Why Patience Matters in a Case Like This

A planned attack often reflects a network. That network might be only two people who share intent and transportation, or it could extend to others who provided cover, information, or a place to lie low. Patience by investigators allows small facts to be tested against larger patterns. Cell site activity, vehicles seen near the location on prior nights, social ties between potential persons of interest and the victims, and any prior conflicts can intersect in useful ways. The long surveillance before the shooting suggests that the suspects felt confident about their ability to wait. That confidence, in turn, can reveal habits and routes that are hard to hide forever.
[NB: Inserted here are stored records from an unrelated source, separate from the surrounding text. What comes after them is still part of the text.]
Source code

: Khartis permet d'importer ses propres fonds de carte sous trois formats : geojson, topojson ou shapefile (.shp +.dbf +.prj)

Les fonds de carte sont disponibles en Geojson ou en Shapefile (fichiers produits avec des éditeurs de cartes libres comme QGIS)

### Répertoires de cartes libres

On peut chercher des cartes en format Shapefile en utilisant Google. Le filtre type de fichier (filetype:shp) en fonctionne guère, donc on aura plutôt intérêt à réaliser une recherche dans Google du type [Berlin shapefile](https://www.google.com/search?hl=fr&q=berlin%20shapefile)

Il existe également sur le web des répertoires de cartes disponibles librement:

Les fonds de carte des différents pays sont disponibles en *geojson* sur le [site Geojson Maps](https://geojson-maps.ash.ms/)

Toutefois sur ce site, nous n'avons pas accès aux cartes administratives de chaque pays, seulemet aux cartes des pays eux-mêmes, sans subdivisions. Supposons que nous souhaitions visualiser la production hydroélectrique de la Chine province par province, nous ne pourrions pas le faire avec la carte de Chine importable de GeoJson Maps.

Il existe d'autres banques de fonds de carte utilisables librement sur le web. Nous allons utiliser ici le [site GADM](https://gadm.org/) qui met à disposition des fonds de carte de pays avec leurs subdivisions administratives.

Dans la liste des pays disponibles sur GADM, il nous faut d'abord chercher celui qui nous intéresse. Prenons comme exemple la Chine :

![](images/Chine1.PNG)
Remembering Marshun White and Marcus Price

Most stories about violent crime risk becoming dominated by the moment of violence. To honor the lives of Marshun White and Marcus Price, their community continues to speak about who they were before that night. They were sons, friends, and neighbors. They spent ordinary time on a small patch of concrete that belongs to the life of any city. The best answer to a planned act of harm is a planned act of remembrance and collective action. When residents keep telling their stories, when they keep eyes open, and when they bring every small detail forward, they build the pressure that every unsolved case needs.

A Call for Information

Every major case advances through both science and community help. If you lived near North Kingshighway Boulevard on September 19, 2024, or passed through the area in the hours before dawn, your memory and any video you hold could matter. The timing after three in the morning might have coincided with a commute, a late shift, or a quick stop for food or gas. Even small observations can tighten a timeline and strengthen a lead. The families of Marshun White and Marcus Price deserve the clarity that comes with accountability, and the city benefits when those who plan violence learn that patience will be matched by persistence.

The Work Ahead

Investigations like this can take time, but time can also favor the truth. People talk. Vehicles are sold. Phones are upgraded. Cameras are replaced, but old memory cards are sometimes saved in drawers. A record that seemed unimportant becomes vital when viewed next to new evidence. As months pass, the circle of silence that often surrounds a planned attack can fray, creating the opportunity for a tip that breaks a case open. The work continues because it must. Two lives were taken on a quiet block, and the best measure of respect is a sustained effort to find whoever planned and carried out the attack.

Closing Reflection

On September 19, 2024, St. Louis lost two of its own to a calculated act that violated the peace of an ordinary city night. What remains is a promise that their names will not be overshadowed by the anonymity of those who struck and fled. The memory of Marshun White and Marcus Price is carried now by family, friends, and neighbors. It is also carried by the investigators who review footage frame by frame, by the technicians who test each piece of physical evidence, and by the citizens who refuse to let the story fade. Justice in a case like this is not only a verdict in a courtroom. It is the collective refusal to accept silence as an ending.